[Dokumenttext]
+ + + + +

Transparent "Weg mit Hager und anderen Tapetenwechslern!"

Das weiße Stofftransparent mit der blau gemalten zweizeiligen Aufschrift "Weg mit Hager und anderen 'Tapetenwechslern' !" wurde während der Friedlichen Revolution, vermutlich auf einer der Leipziger Montagsdemonstrationen im Oktober 1989, getragen. Die Forderung der Demonstranten galt der sofortigen Absetzung des Politbüromitgliedes und Chefideologen der SED, Kurt Hager und der SED-Parteiführung, der man die angekündigte "Wende" nicht abnahm. Bei der Losung griffen die Hersteller des Transparentes auf eine Aussage von Kurt Hager zurück. Bereits 1987 verkündete er in der westdeutschen Zeitschrift "Stern" zu den Reformen Gorbatschows in der Sowjetunion zynisch, dass die Deutsche Demokratische Republik (DDR) sich nicht verpflichtet sehe, ihr Haus zu tapezieren, bloß weil der große Nachbar renoviert. Damit wurde die jahrzehntelang verkündete Losung "Von der Sowjetunion lernen heißt siegen lernen" mit der Reformpolitik Moskaus für die SED-Führung auf einmal ungültig. Die nach dem Sturz von Erich Honecker auf einmal eingeleitete "Wende" durch die "Tapetenwechsler" galt daher als unglaubwürdig. Am 3. November 1989 traten dann aufgrund der Massenproteste fünf SED-Politbüromitglieder zurück, unter ihnen auch Kurt Hager und der Minister für Staatssicherheit, Erich Mielke.

+ + + + +

[Datensatz]
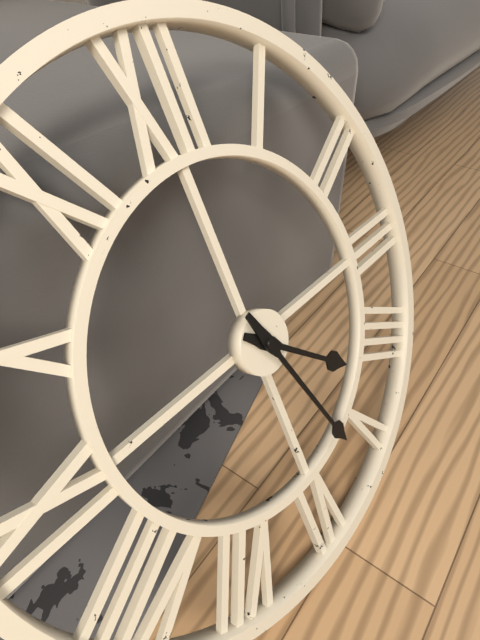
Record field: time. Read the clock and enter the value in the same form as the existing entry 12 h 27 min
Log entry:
4 h 27 min
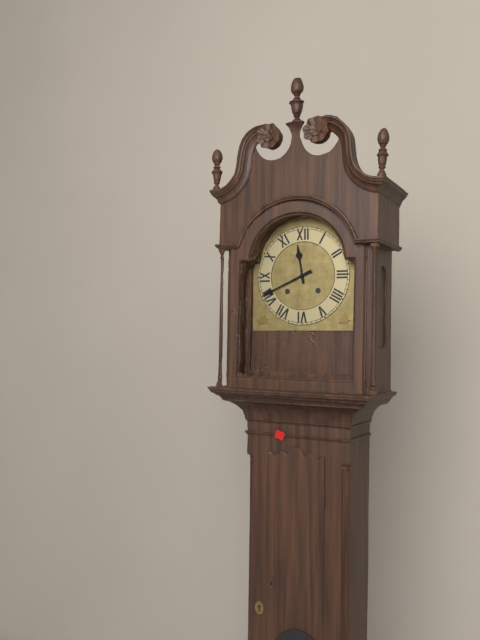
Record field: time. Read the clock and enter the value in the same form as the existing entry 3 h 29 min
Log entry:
11 h 41 min
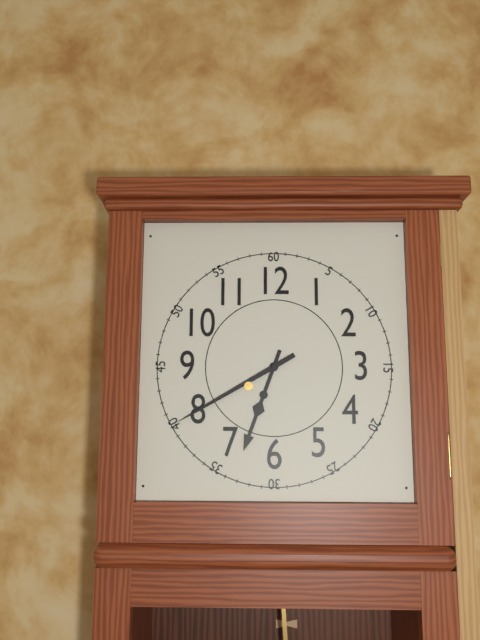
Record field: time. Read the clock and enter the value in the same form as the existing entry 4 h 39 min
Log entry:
6 h 40 min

+ + + + +

[Aufgabe]
In welcher Zeitschrift äußerte sich Kurt Hager laut Dokumenttext 1987 zu den Reformen Gorbatschows? Bitte nur die Zeitschrift nennen.

[Lösung]
In der westdeutschen Zeitschrift „Stern“.